Lt. Gen. Vincent R. Stewart, head of the U.S. Defense Intelligence Agency, said this week that he did not expect Mosul to be retaken within the next year.

McGurk said it was too soon to provide a timeline for recapturing the northern city but said that Iraqi officials are laying the groundwork for an incremental offensive. “Mosul will not be a D-Day-like assault,” he said.

The praise for Turkey’s border security comes at a time of heightened tensions with Ankara, which summoned the U.S. ambassador in Turkey for a dressing-down this week because of U.S. support for Syrian Kurds, fighters Ankara sees as terrorists.

On Wednesday, President Recep Tayyip Erdogan lashed out at U.S. backing for Kurds in Syria, now an important pillar of the American strategy there. He said it had created a "sea of blood" on Turkey's doorstep.

Lawmakers in both parties called for an intensification of the Obama administration’s effort against the Islamic State. Foreign Affairs Committee Chairman Edward R. Royce (R-Calif.) called the overall U.S. response to Syria “downright shameful.”

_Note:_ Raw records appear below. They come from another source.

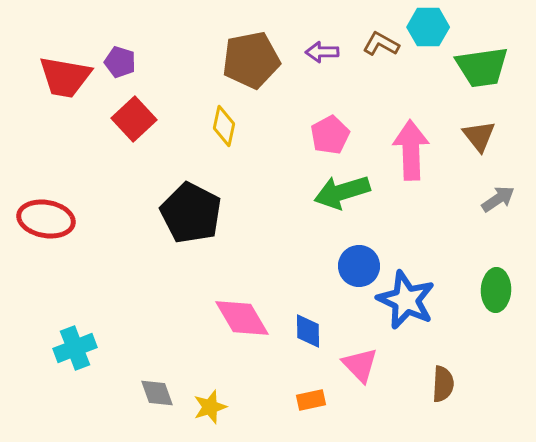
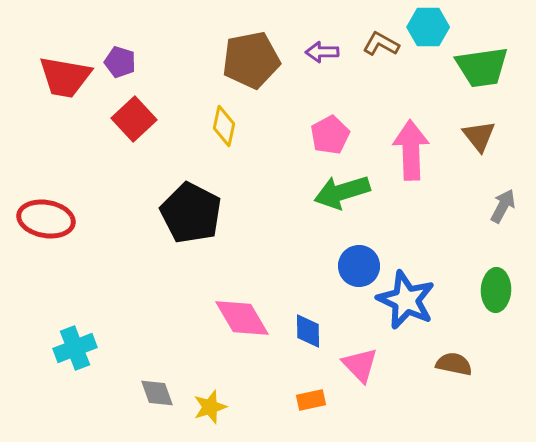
gray arrow: moved 5 px right, 7 px down; rotated 28 degrees counterclockwise
brown semicircle: moved 11 px right, 20 px up; rotated 81 degrees counterclockwise
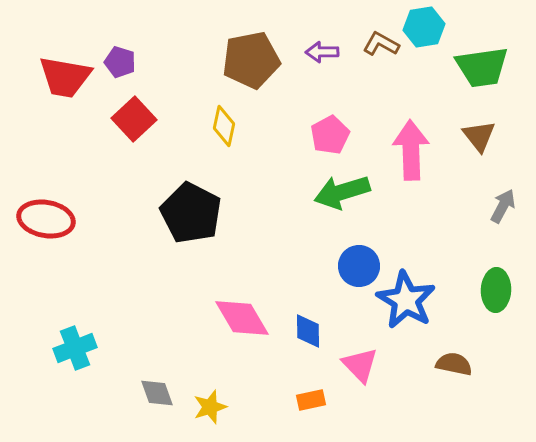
cyan hexagon: moved 4 px left; rotated 9 degrees counterclockwise
blue star: rotated 6 degrees clockwise
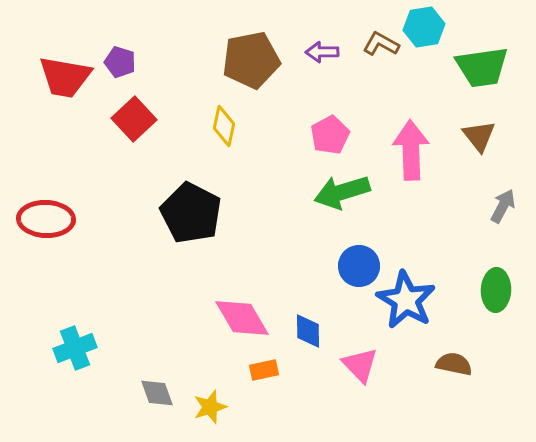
red ellipse: rotated 8 degrees counterclockwise
orange rectangle: moved 47 px left, 30 px up
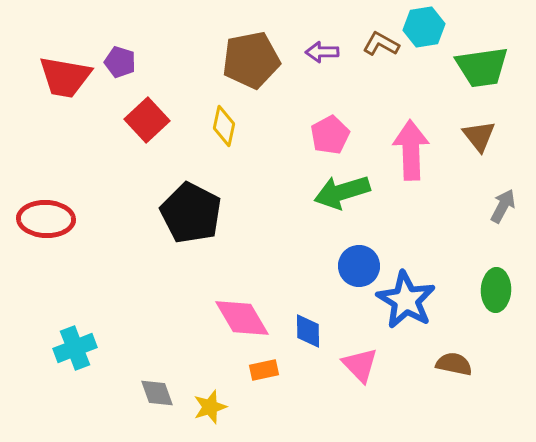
red square: moved 13 px right, 1 px down
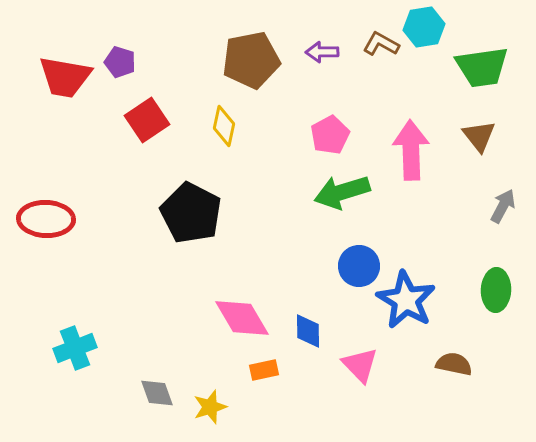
red square: rotated 9 degrees clockwise
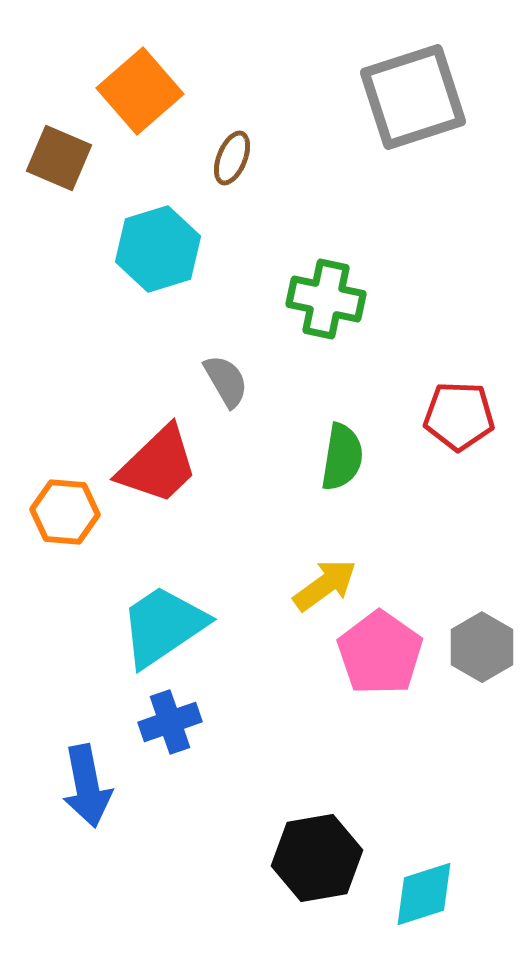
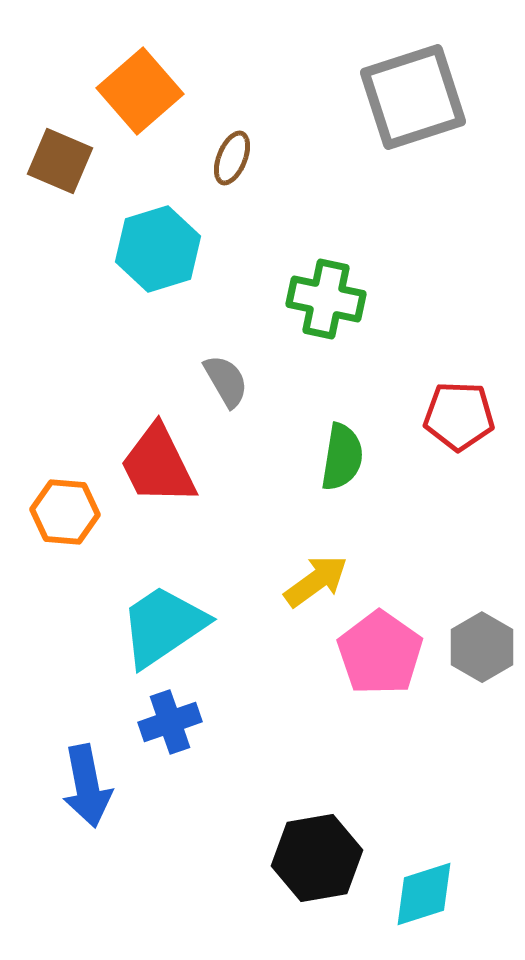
brown square: moved 1 px right, 3 px down
red trapezoid: rotated 108 degrees clockwise
yellow arrow: moved 9 px left, 4 px up
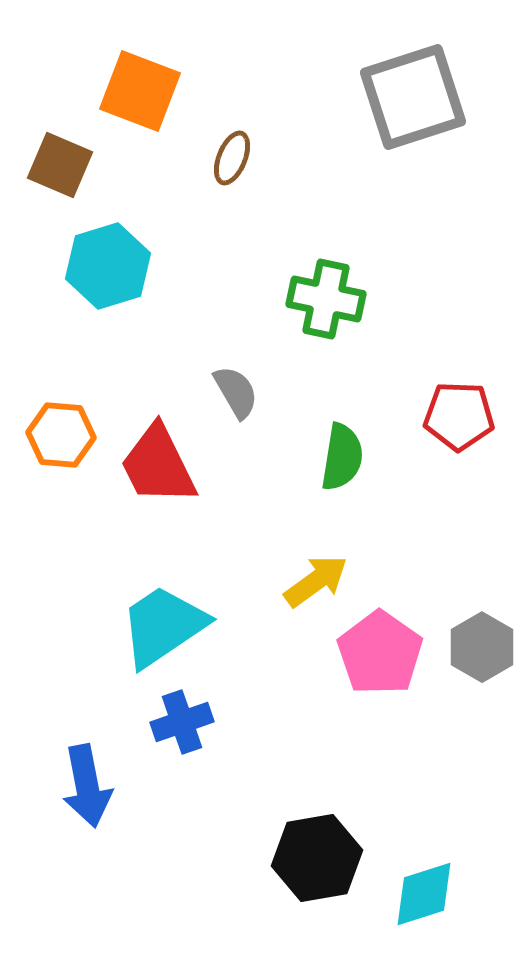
orange square: rotated 28 degrees counterclockwise
brown square: moved 4 px down
cyan hexagon: moved 50 px left, 17 px down
gray semicircle: moved 10 px right, 11 px down
orange hexagon: moved 4 px left, 77 px up
blue cross: moved 12 px right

Rep. Eliot L. Engel (D-N.Y.), the committee’s ranking Democrat, said, “Sometimes . . . it seems as if we’re only halfheartedly going after ISIS and halfheartedly helping the Free Syria Army and others on the ground.”

McGurk also described the Obama administration's effort to get a handle on the spread of the Islamic State in vulnerable countries from Africa to South Asia. Of the eight groups the Obama administration considers official Islamic State affiliates, McGurk said, the group's Libyan branch is the most worrying.

The United States conducted an airstrike in November against an Iraqi militant believed to be the top Islamic State leader in Libya. But it has held off on additional actions since then, partly out of concern that foreign intervention could upset a U.N. effort to broker a new unity government there.

McGurk said the Pentagon, the State Department and intelligence agencies are working on options to assist a future unity government once it is established.